One of the things you are in charge of at John Lewis is technology. How important is tech for JL’s offering, and which tech trends do you watch closely?
Technology now is what real estate was to retailers throughout the 20th Century. You simply can’t run or grow a business at any scale without it. Also, retailers – by definition – have to reflect the society and customers they serve. Technology is therefore definitive of both the JL and Waitrose offerings now and even more so in the future – with around 60 per cent of John Lewis sales made online now and with Waitrose able to fulfil up to 240,000 Waitrose.com orders every week – more than four times the amount at the start of 2020.
Customers want more flexibility and choice in how and when they shop and technology is integral to delivering this.
But what is really important is that we use it in a way that retains the level of service and trust that our relationship with our customers is built upon. This year, for example, we’ll invest £50m in johnlewis.com, improving shopping tools like search and sort, making the shopping journey easier, creating more virtual services and events, we hosted 11,000 virtual events in the past year, and enhancing both the digital and store experience through our app. We’re also working on live chat and bringing richer content into customer journeys based on customer feedback and insight. In terms of trends we’re building our capability in AI & Machine Learning, especially when it comes to automated data analytics and decision making and process automation; two aspects of tech which will have transformed the workplace and businesses by the end of the decade.
Let’s look ahead, life after lockdown, the market post-Covid. What are your thoughts on the recovery process?
The nature of the partnership model allows us to invest with a longer term perspective than a conventional business, even in challenging times and amidst a very uncertain economic outlook. Back in the teeth of the financial crisis in 2007/8 we made bold decisions & investments moving our entire product assortment online, this has a similar feel about it.

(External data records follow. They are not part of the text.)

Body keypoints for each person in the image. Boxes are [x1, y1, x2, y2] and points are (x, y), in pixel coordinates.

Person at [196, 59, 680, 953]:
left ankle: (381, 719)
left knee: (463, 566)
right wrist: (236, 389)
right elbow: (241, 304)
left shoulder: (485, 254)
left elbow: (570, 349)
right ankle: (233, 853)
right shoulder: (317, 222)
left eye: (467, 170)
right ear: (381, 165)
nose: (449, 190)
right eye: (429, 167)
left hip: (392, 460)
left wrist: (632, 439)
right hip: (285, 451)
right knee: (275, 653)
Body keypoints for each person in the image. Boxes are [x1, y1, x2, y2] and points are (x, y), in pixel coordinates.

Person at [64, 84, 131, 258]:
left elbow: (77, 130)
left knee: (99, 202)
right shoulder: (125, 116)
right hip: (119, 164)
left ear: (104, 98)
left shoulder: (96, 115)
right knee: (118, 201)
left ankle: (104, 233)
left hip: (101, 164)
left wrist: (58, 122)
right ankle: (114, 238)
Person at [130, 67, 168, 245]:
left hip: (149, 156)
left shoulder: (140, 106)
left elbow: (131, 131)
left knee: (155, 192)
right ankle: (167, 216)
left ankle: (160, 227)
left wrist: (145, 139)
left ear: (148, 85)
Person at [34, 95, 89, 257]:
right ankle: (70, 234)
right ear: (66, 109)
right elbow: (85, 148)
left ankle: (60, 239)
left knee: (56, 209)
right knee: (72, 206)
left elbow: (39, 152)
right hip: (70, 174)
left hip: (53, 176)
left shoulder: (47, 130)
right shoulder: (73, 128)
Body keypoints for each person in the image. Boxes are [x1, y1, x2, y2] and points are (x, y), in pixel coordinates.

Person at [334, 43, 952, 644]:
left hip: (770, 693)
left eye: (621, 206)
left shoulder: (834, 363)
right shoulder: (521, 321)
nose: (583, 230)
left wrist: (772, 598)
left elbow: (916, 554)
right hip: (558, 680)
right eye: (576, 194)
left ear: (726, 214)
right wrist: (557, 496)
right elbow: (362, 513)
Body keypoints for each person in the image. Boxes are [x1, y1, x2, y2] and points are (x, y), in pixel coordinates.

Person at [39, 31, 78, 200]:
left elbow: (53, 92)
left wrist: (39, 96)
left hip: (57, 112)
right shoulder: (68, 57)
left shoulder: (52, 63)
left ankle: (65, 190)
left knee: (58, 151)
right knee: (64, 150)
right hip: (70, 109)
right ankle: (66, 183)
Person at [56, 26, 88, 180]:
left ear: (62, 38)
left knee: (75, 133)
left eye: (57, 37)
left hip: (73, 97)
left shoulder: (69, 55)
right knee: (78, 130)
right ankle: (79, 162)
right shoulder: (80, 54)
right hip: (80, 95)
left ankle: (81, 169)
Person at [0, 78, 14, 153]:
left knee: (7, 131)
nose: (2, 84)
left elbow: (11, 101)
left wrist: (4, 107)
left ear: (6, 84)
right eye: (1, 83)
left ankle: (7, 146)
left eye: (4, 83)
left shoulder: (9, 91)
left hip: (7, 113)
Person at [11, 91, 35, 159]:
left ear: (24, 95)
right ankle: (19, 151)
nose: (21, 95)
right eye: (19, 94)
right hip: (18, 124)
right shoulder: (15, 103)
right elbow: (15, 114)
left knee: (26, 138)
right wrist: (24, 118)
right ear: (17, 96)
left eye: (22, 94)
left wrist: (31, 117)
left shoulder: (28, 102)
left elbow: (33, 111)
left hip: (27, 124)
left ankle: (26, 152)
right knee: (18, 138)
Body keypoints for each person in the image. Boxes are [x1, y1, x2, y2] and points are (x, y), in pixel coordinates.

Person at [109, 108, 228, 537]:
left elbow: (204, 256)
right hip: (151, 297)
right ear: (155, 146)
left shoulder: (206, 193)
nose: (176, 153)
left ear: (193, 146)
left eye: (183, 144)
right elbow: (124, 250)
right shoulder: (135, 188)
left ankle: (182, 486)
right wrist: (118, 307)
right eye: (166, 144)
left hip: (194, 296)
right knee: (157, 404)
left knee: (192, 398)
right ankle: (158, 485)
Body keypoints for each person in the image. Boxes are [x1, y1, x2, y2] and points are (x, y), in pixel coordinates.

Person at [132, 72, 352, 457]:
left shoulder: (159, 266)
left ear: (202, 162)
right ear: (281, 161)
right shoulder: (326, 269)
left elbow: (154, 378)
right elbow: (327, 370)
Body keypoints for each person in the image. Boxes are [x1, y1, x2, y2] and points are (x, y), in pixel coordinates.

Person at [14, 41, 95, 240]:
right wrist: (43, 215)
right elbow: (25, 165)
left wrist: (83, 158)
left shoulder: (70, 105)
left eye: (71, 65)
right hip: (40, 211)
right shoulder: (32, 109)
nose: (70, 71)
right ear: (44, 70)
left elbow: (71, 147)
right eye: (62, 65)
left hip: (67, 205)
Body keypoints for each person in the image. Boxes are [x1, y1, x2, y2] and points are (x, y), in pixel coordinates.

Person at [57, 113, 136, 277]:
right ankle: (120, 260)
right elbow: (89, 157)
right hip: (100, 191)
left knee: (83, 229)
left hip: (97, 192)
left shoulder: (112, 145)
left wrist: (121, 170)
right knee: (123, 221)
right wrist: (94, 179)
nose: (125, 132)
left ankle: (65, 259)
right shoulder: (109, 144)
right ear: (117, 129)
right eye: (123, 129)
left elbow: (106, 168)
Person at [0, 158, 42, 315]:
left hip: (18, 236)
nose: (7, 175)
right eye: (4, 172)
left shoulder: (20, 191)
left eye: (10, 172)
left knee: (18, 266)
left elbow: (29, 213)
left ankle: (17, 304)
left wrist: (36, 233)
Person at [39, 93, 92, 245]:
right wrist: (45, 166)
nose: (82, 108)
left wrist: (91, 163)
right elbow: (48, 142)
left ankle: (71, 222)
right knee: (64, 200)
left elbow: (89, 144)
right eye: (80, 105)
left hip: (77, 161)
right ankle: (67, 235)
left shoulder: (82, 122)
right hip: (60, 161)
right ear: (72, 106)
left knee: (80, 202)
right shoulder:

The John Lewis Partnership’s ambition is that 40 per cent of profits will come from new, so non-retail, lines of business by 2030.
For that to be true we have to continue to evolve, be bold and explore new ways to deliver for customers. Our customers want John Lewis and Waitrose to play a bigger part in their lives; particularly in areas where trust really matters and where existing providers don’t measure up to our customers expectations. So we’ll be expanding the scope of our financial services, we’ve already relaunched our Home Insurance offer and rolled out interest-free credit across all of our channels, and we’ve set aside significant funds for innovation and partnerships. We really think there’s a significant sweet spot here for a brand with the customer loyalty and trust that we generate and as a business which isn’t motivated solely by profit.
And that includes a move into housing?
Yes, we’re laying the foundations, literally as well as figuratively, to move into private rental housing which is another market in which we’re getting huge pull from customers. Meanwhile, there are lots of opportunities we’re pursuing closer to our retail heart – particularly in rental, resale and recycling – we expect to be a big player in the circular economy.